Season 4, by contrast, brought them together in the face of tragedy. Watching them rally around one another in grief rather than greed boggled the mind, but the show succeeded in puncturing some of their characteristic narcissism. Still, their post-mourning solidarity could last only so long: As the series drew toward its epic conclusion, it became clear that the Roy siblings would always return to their trademark nastiness and caustic wit—even without their father as an obvious adversary. Once again, Succession managed, in offensively lavish environments, to extract new meaning and heightened drama from its cyclical character studies. The rot, as ever, came from within.
3. The Bear (Hulu)
CHUCK HODES/FX The first season of the FX-produced half-hour drama about a Chicago restaurant was gripping, even though nearly every scene was teeming with anxiety-inducing tension. For Season Two, The Bear eased up a little, letting Carmy (Jeremy Allen White), Sydney (Ayo Edebiri), Richie (Ebon Moss-Bachrach), and the rest of the cast enjoy the process of turning their Italian beef sandwich shop into a fine-dining establishment. There was still a lot of tension, especially in the guest-packed Christmas flashback episode and the season finale.
However, there were also plenty of amazing moments of joy, such as Marcus (Lionel Boyce) traveling to Copenhagen to perfect his dessert-making craft and Richie taking an apprenticeship at the best restaurant in the world. A show that masters mood, both positive and negative.
4. Beef (Netflix)
Anger permeates Beef, a searing half-hour comedy about a road rage incident that escalates into an unstoppable feud. But the show was not just shocking set pieces and characters screaming at one another; it was a rather thoughtful exploration of our instinct—and even need—for outrage. Amy (Ali Wong), a wealthy entrepreneur with a nuclear family, is afraid of tarnishing her impeccable reputation as a girl boss who has it all, and Danny (Steven Yeun), a contractor taking care of his younger brother, lives paycheck to paycheck and has developed a tough front to survive.
Until they crossed paths in traffic, neither of them had anywhere to vent their pent-up resentment. While it may be painful to witness their attempts to damage the lives of others, Beef revealed a harsh reality: sometimes, nothing motivates people more than pure rage.
5. Wrestlers (Netflix)
Greg Whiteley isn’t on the radar of most TV critics, but he has developed and refined one of TV’s most reliable formulas through Cheer and the Last Chance U franchise. It’s a documentary structure that blends underdog sports tropes with complex portraits of real people clinging to sports as their last chance at the American Dream. With the Ohio Valley Wrestling promotion, Whiteley found perhaps the perfect vehicle for his formula, focusing on a troupe of play-acting pugilists blurring the lines between the people they dream of being and the people they pretend to be when they step into the ring.

• STORED DATA:
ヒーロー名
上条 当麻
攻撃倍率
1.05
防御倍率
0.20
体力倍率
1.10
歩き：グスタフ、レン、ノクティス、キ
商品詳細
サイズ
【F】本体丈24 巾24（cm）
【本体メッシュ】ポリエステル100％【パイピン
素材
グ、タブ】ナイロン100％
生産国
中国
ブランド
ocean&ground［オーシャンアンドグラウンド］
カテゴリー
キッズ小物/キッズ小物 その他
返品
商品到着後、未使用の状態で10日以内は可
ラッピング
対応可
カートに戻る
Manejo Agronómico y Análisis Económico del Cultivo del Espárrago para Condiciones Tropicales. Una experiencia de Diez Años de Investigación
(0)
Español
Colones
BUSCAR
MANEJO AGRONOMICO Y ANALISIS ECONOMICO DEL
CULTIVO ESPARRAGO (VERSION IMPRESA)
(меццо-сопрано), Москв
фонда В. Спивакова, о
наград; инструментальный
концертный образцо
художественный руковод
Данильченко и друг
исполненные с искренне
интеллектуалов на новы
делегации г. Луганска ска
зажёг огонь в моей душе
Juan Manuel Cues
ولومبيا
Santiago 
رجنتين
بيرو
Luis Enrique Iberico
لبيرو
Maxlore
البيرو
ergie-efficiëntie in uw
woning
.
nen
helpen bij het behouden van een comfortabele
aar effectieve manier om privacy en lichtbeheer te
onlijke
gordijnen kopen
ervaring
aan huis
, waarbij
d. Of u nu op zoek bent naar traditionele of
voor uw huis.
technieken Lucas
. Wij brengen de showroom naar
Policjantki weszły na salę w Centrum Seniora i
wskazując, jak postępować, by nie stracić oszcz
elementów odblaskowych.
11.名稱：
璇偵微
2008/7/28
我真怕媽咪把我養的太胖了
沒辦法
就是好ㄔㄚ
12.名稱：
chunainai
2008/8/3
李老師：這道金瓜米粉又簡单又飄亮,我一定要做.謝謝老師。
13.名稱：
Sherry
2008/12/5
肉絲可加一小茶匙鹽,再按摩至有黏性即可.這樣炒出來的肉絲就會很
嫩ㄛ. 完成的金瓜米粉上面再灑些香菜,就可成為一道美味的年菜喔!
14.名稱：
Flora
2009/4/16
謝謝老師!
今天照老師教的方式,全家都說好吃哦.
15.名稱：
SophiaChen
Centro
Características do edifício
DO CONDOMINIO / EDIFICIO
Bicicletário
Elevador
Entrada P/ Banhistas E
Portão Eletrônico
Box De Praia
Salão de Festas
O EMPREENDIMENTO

• INSTRUCTIONS FOR THE TASK:
Return the stretch of the TV review from "Until they crossed" through "into the ring.", copied word for word.

• WORKED SOLUTION:
Until they crossed paths in traffic, neither of them had anywhere to vent their pent-up resentment. While it may be painful to witness their attempts to damage the lives of others, Beef revealed a harsh reality: sometimes, nothing motivates people more than pure rage.
5. Wrestlers (Netflix)
Greg Whiteley isn’t on the radar of most TV critics, but he has developed and refined one of TV’s most reliable formulas through Cheer and the Last Chance U franchise. It’s a documentary structure that blends underdog sports tropes with complex portraits of real people clinging to sports as their last chance at the American Dream. With the Ohio Valley Wrestling promotion, Whiteley found perhaps the perfect vehicle for his formula, focusing on a troupe of play-acting pugilists blurring the lines between the people they dream of being and the people they pretend to be when they step into the ring.